Punkin’ (Pumpkin) Jam


The smallest girl in our household calls pumpkins ‘punkins’ – hence the name ‘Punkin Jam’! If you think carving pumpkins are bland and boring and inedible, this might just be the thing to change your mind… I’m typing this with some hot buttered toast between my teeth with some soft, sweet jam on top… And that handsome chap in the background is Rob, carving our punkin into a fiendishly good lantern…

The usual rules of jam making apply, equal weights of fruit (or in this case, pumpkin) to sugar. I didn’t add any citrus to help it set, but if you’re worried, a squeeze of lemon or orange or lime wouldn’t go amiss…

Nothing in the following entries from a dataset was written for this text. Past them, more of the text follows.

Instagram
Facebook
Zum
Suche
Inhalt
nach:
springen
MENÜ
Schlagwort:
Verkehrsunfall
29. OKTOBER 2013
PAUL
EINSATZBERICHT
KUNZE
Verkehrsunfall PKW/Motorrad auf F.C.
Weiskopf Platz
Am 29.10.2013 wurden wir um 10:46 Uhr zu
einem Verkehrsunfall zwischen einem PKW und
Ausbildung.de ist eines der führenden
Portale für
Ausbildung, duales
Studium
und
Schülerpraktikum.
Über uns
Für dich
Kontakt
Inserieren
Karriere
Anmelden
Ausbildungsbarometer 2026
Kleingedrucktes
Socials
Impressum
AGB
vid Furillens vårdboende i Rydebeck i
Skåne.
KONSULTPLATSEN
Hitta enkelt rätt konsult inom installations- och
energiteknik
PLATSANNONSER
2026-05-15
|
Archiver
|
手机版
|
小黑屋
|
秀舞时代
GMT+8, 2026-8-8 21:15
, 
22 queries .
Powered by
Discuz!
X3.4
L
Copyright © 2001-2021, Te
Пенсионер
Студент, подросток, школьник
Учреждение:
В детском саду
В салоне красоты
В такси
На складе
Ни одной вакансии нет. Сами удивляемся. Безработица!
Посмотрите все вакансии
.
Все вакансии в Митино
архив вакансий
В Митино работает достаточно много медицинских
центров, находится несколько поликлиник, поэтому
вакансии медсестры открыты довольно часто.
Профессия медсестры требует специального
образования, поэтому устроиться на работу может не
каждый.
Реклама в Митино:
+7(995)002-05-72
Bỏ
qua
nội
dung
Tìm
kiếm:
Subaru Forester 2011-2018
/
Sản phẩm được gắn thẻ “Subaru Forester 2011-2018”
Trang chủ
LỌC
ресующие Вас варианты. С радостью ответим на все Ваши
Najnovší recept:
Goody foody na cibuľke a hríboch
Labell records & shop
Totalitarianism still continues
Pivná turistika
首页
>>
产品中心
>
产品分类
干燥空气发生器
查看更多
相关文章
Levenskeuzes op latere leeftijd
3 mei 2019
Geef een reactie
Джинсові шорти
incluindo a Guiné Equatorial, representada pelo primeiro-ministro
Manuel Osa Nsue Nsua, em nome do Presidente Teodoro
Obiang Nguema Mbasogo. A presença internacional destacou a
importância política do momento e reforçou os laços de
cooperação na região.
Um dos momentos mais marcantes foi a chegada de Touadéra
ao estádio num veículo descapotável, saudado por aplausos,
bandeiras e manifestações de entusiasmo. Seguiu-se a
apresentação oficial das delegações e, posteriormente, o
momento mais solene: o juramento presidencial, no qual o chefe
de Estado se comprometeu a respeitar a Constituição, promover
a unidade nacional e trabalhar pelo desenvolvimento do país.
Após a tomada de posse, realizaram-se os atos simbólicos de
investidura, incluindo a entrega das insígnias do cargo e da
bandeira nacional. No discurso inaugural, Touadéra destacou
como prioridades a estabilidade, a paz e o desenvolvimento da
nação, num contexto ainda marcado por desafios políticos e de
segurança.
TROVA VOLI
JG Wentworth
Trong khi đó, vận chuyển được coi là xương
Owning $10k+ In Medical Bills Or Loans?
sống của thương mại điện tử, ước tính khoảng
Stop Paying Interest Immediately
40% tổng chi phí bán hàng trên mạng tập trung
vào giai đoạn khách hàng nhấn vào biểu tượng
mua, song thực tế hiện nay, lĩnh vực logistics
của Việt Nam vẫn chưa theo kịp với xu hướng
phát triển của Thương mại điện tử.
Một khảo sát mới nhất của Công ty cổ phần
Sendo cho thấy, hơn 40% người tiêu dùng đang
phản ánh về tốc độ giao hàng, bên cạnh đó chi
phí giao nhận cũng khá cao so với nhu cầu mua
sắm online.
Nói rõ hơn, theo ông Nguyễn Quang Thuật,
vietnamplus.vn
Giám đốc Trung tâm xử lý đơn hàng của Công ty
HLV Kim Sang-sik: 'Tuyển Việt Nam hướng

First weigh your pumpkin flesh, or purée if you did as I did yesterday and boiled and blitzed it while you worked out what to do with it. Make a note of the weight (for this little jar I used 150g, but I only wanted to make a small amount as I have Grand And Exciting Plans for all that pumpkin purée – the trials of being a recipe blogger…)

Tip the weighed-out flesh/purée into a saucepan, and add the same amount of sugar (150g, in my case). Heat gently to melt the sugar, adding a splash of water if you’re using flesh not purée, to soften it. Cook on a low, slow heat to soften (2 minutes for purée, around 20 for scraped-out flesh, with a little extra water added as you go.)

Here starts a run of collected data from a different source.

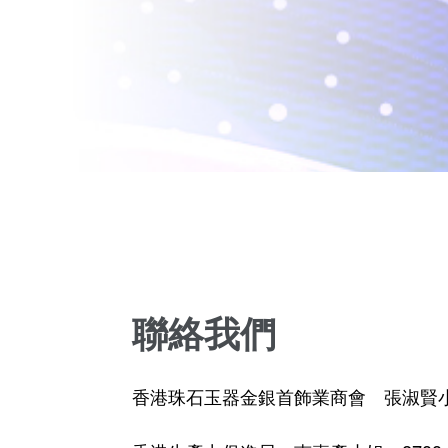
聯絡我們
香港珠石玉器金銀首飾業商會 張淑賢小姐 254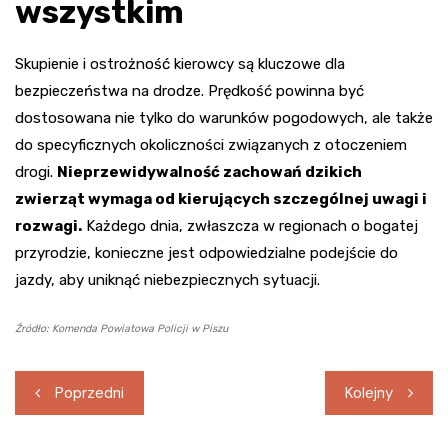
wszystkim
Skupienie i ostrożność kierowcy są kluczowe dla
bezpieczeństwa na drodze. Prędkość powinna być
dostosowana nie tylko do warunków pogodowych, ale także
do specyficznych okoliczności związanych z otoczeniem
drogi.
Nieprzewidywalność zachowań dzikich
zwierząt wymaga od kierujących szczególnej uwagi i
rozwagi.
Każdego dnia, zwłaszcza w regionach o bogatej
przyrodzie, konieczne jest odpowiedzialne podejście do
jazdy, aby uniknąć niebezpiecznych sytuacji.
Źródło: Komenda Powiatowa Policji w Piszu
Nawigacja
Poprzedni
Kolejny
wpisu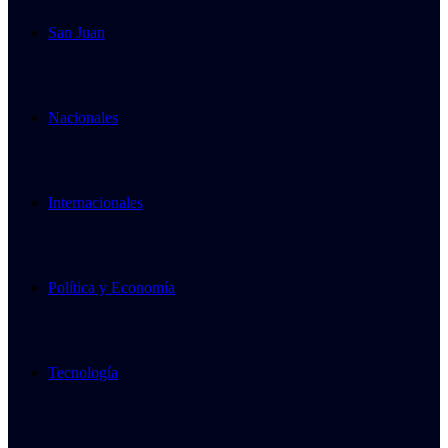
San Juan
Nacionales
Internacionales
Política y Economía
Tecnología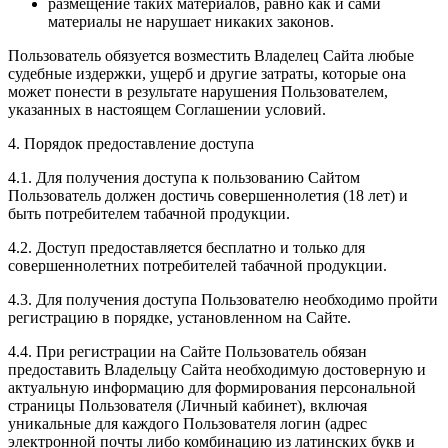
размещение таких материалов, равно как и сами
материалы не нарушает никаких законов.
Пользователь обязуется возместить Владелец Сайта любые
судебные издержки, ущерб и другие затраты, которые она
может понести в результате нарушения Пользователем,
указанных в настоящем Соглашении условий.
4. Порядок предоставление доступа
4.1. Для получения доступа к пользованию Сайтом
Пользователь должен достичь совершеннолетия (18 лет) и
быть потребителем табачной продукции.
4.2. Доступ предоставляется бесплатно и только для
совершеннолетних потребителей табачной продукции.
4.3. Для получения доступа Пользователю необходимо пройти
регистрацию в порядке, установленном на Сайте.
4.4. При регистрации на Сайте Пользователь обязан
предоставить Владельцу Сайта необходимую достоверную и
актуальную информацию для формирования персональной
страницы Пользователя (Личный кабинет), включая
уникальные для каждого Пользователя логин (адрес
электронной почты либо комбинацию из латинских букв и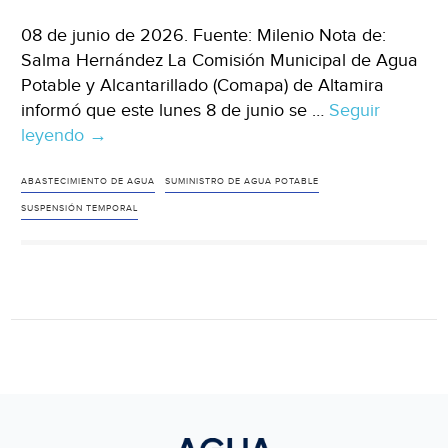
08 de junio de 2026. Fuente: Milenio Nota de:
Salma Hernández La Comisión Municipal de Agua
Potable y Alcantarillado (Comapa) de Altamira
informó que este lunes 8 de junio se …
Seguir
leyendo
CDMX-
→
¡Toma
precauciones!
ABASTECIMIENTO DE AGUA
SUMINISTRO DE AGUA POTABLE
Habrá
SUSPENSIÓN TEMPORAL
corte
de
agua
en
casi
140
colonias
de
Altamira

Bring to the boil, stirring to stop it from sticking and burning at the bottom of the pan, and boil rapidly for a few minutes before reducing to a medium heat.

When it is smooth, thick and glossy, remove a teaspoon and dollop it onto a saucer to test and see if it will set. Leave it for a minute, then gently prod with your finger; if it wrinkles slightly, or sticks tacky to your finger, you’re good to go. If not, keep heating and stirring for a few more minutes, then test again.

When it’s ready, pour into jars, balance the lids on top and leave to cool completely, then seal.